Thursday, July 24, 2008

Taking Live Radio to a New Level

Do you have your favorite morning radio program that gets you revved and going each and every day? You know the one, with the disc jockey that is informative and witty, or is yours wild and out of control, one of those “Morning Zoo” types? Radio personalities continue to thrive in many markets due to their charisma, morning-person appeal, and readiness to tackle subjects as varied as the presidential campaigns to the newest Britney Spears snafoo. Radio personalities seem to have enough personality to transcend the two-dimensional medium, so that listeners can almost visualize their facial expressions as they riff on some current topic or perhaps grill a naïve call-in listener who doesn’t really know what they’re getting themselves into. Exciting new innovations in live broadband media broadcasting are allowing today’s DJs more options than ever before, using the Internet as a new and exciting, offshoot medium, filled with seemingly endless possibilities.

Many radio station managers, producers, and programming directors, are excited about the new options that are becoming available due to ever-evolving broadband technologies. Imagine, guy or gal-on-the-street interviews that are actually live and broadcast from the street corner as they are taking place. This might be a nightmare for network censors, but the realism and spontaneity would be present like never before. With multi-camera capability, split screen views could show the DJ as interviewer as well as the Joe or Jane Shmo chosen as interviewee. Online audience listeners now become viewers, and no longer need to imagine what is happening visually for they can now view it in real time on their computer monitor, laptop screen, and even mobile phone. The level of interactivity has been heightened as well. Morning show switchboards are now competing with Internet viewers, chatting with their favorite DJ, some even broadcasting their own image with personal webcam technology. Listeners who have never called in to a radio show in the past will surely feel drawn to participate in the action, due to the personal feel that live-image streaming capability provides.

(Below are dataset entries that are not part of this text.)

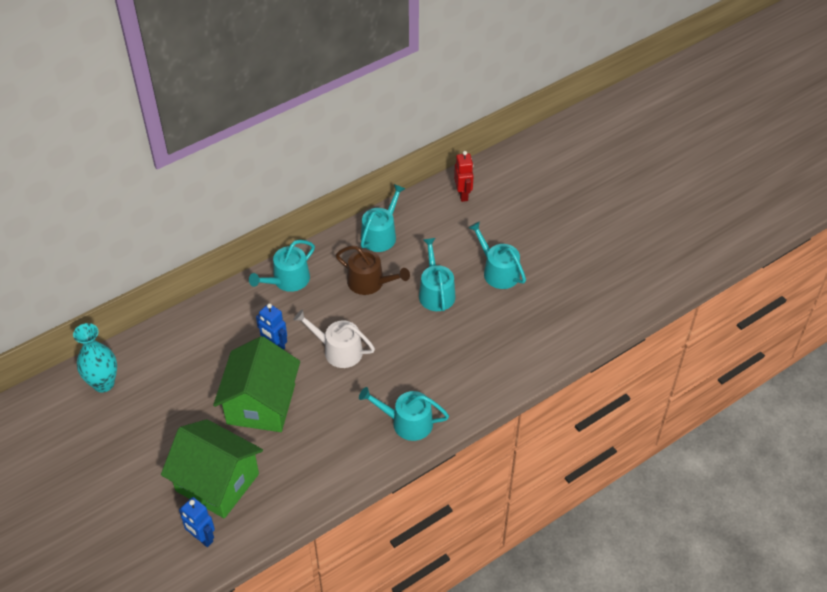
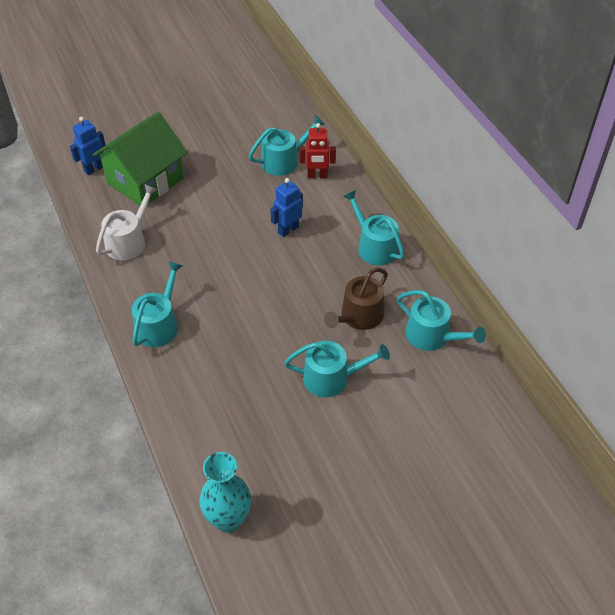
camera: 100 degrees right, 0 degrees up
(103, 383) = (275, 116): turquoise vase -> turquoise vase (228, 519)
(261, 404) = (220, 214): green house -> none
(338, 350) = (269, 278): white watering can -> white watering can (129, 241)
(463, 195) = (496, 435): red robot -> red robot (317, 176)
(498, 271) = (354, 451): turquoise watering can -> turquoise watering can (284, 161)

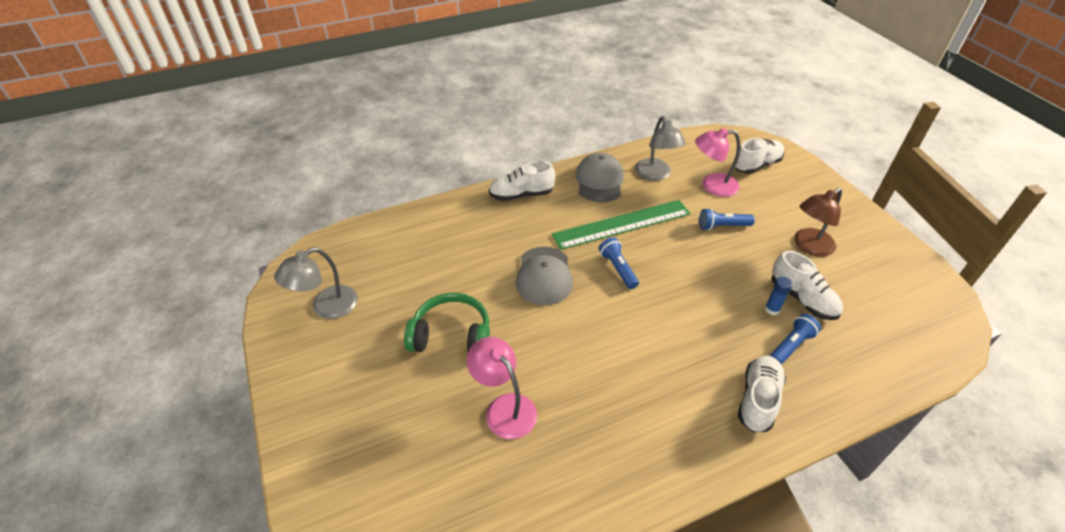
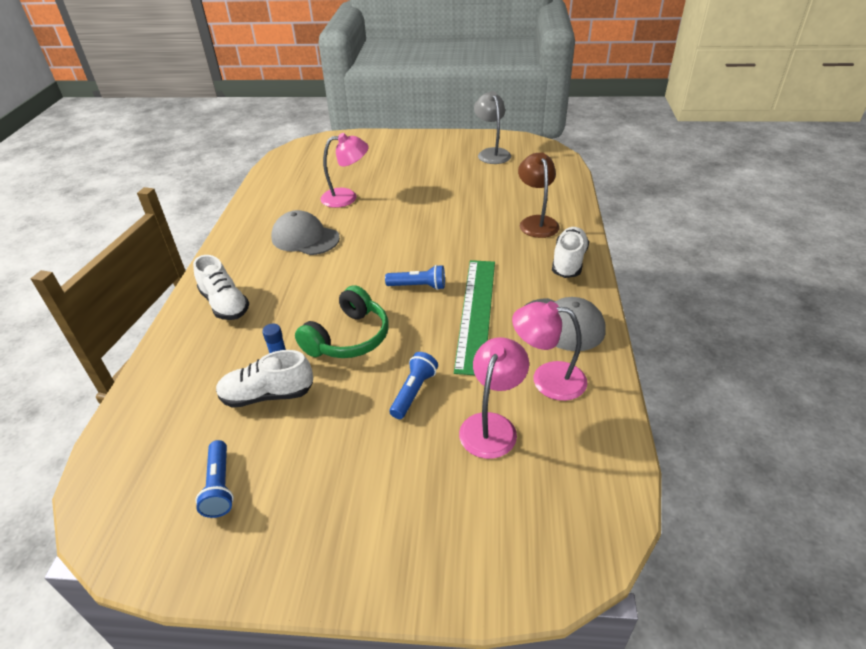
camera: 120 degrees right, 5 degrees down
(451, 335) = (423, 191): green headphones -> green headphones (348, 338)
(544, 276) = (445, 244): grey cap -> grey cap (305, 238)
(655, 175) = (547, 379): grey lamp -> pink lamp
(756, 165) = (508, 512): white shoe -> none
(790, 346) = (238, 352): blue flashlight -> blue flashlight (220, 486)
(809, 246) = (319, 455): brown lamp -> brown lamp (536, 222)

National and local radio stations are entering the broadband broadcasting market in hopes of keeping their listeners interested and listening, as many believe radio has suffered from the influx of satellite and Internet radio stations. Perhaps the best option for tried and true, radio programming, is to be adaptable and change with budding new innovations made available through the research and development of broadband communications companies like Whiteblox, who have made it their business to improve media and entertainment in new and imaginative ways.